Pablo Neira Ayuso wrote:
> Patrick McHardy wrote:
>> Pablo Neira Ayuso wrote:
>>> Patrick McHardy wrote:
>>>> - NETLINK_NO_CONGESTION_CONTROL seems a bit more descriptive than
>>>>   "NO_ENOBUFS"
>>>>
>>>> - The ENOBUFS error itself is actually not the problem, but the
>>>>   congestion handling. It still makes sense to notify userspace
>>>>   of congestion. I'd suggest to deliver the error, but avoid setting
>>>>   the congestion bit.
>>> I thought about this choice but I see one problem with this. The ENOBUFS
>>> error is attached to the congestion control.
>> What do you mean by "attached to"? Congestion control is done by
>> setting and testing bit 0 of nlk->state.
> 
> Yes, but once we set that bit to 1, we stop sending ENOBUFS to
> userspace. So I think that congestion also applies to error reporting,
> with "attached to" I meant "related" :).

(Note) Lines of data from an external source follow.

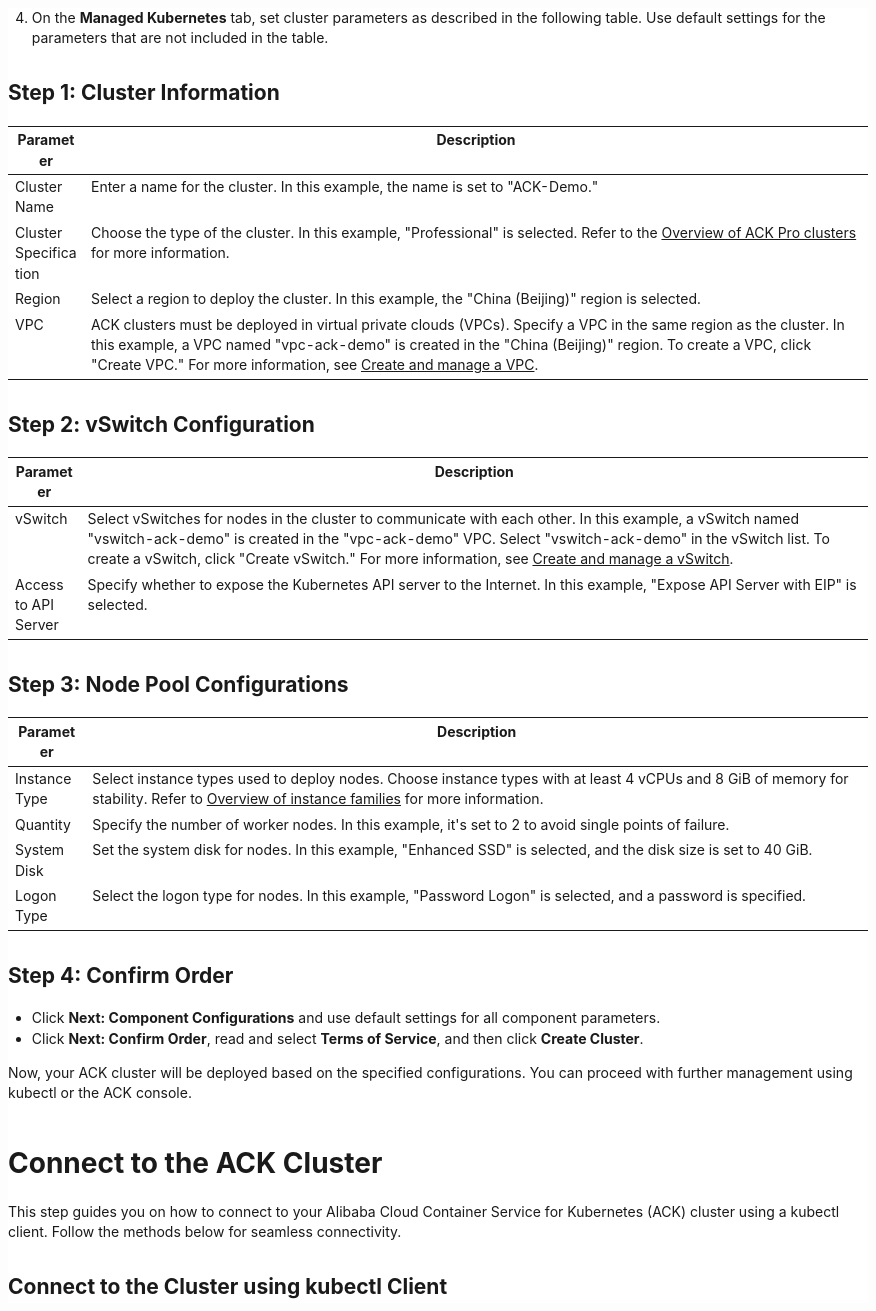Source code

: 4. On the **Managed Kubernetes** tab, set cluster parameters as described in the following table. Use default settings for the parameters that are not included in the table.
   
## Step 1: Cluster Information

| Parameter | Description |
|-----------|-------------|
| Cluster Name | Enter a name for the cluster. In this example, the name is set to "ACK-Demo." |
| Cluster Specification | Choose the type of the cluster. In this example, "Professional" is selected. Refer to the [Overview of ACK Pro clusters](https://www.alibabacloud.com/help/doc-detail/216614.htm) for more information. |
| Region | Select a region to deploy the cluster. In this example, the "China (Beijing)" region is selected. |
| VPC | ACK clusters must be deployed in virtual private clouds (VPCs). Specify a VPC in the same region as the cluster. In this example, a VPC named "vpc-ack-demo" is created in the "China (Beijing)" region. To create a VPC, click "Create VPC." For more information, see [Create and manage a VPC](https://www.alibabacloud.com/help/doc-detail/27739.htm). |

## Step 2: vSwitch Configuration

| Parameter | Description |
|-----------|-------------|
| vSwitch | Select vSwitches for nodes in the cluster to communicate with each other. In this example, a vSwitch named "vswitch-ack-demo" is created in the "vpc-ack-demo" VPC. Select "vswitch-ack-demo" in the vSwitch list. To create a vSwitch, click "Create vSwitch." For more information, see [Create and manage a vSwitch](https://www.alibabacloud.com/help/doc-detail/27741.htm). |
| Access to API Server | Specify whether to expose the Kubernetes API server to the Internet. In this example, "Expose API Server with EIP" is selected. |

## Step 3: Node Pool Configurations

| Parameter | Description |
|-----------|-------------|
| Instance Type | Select instance types used to deploy nodes. Choose instance types with at least 4 vCPUs and 8 GiB of memory for stability. Refer to [Overview of instance families](https://www.alibabacloud.com/help/doc-detail/25378.htm) for more information. |
| Quantity | Specify the number of worker nodes. In this example, it's set to 2 to avoid single points of failure. |
| System Disk | Set the system disk for nodes. In this example, "Enhanced SSD" is selected, and the disk size is set to 40 GiB. |
| Logon Type | Select the logon type for nodes. In this example, "Password Logon" is selected, and a password is specified. |

## Step 4: Confirm Order

- Click **Next: Component Configurations** and use default settings for all component parameters.
- Click **Next: Confirm Order**, read and select **Terms of Service**, and then click **Create Cluster**.

Now, your ACK cluster will be deployed based on the specified configurations. You can proceed with further management using kubectl or the ACK console.

# Connect to the ACK Cluster

This step guides you on how to connect to your Alibaba Cloud Container Service for Kubernetes (ACK) cluster using a kubectl client. Follow the methods below for seamless connectivity.

## Connect to the Cluster using kubectl Client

That's correct, there can only be a single outstanding error at any
time.

>>> If we keep reporting
>>> ENOBUFS errors to userspace with no congestion control, the listener may
>>> keep receiving ENOBUFS indefinitely. In other words, the congestion
>>> control seems to me like a way to avoid spamming ENOBUFS errors to
>>> userspace.
>> The error will be cleared by the next call to recvmsg().
> 
> Yes, but think about this scenario:
> 
> 1) We hit ENOBUFS, you call recvmsg() you get the error, and error is
> cleared.
> 2) You're going to call recvmsg() again but before doing so, we hit
> ENOBUFS again. So you call recvmsg() and you get the error again.
> 
> I think that this may lead to indefinitely getting ENOBUFS without
> retrieving data under very heavy load.

I'm not sure that this would be a bad thing under the circumstances
you describe. We drop packets, we notify userspace.

I agree though that my proposed way isn't ideal either, since we can't
queue errors, they will be delivered sporadically (not reflecting the
true amount of dropped messages) and without stopping to queue new
messages, it can't be determined at which "position" the error occured.

But I think some notification or other way to notice whats happening
is needed for userspace, otherwise it can neither report not handle
this in any way.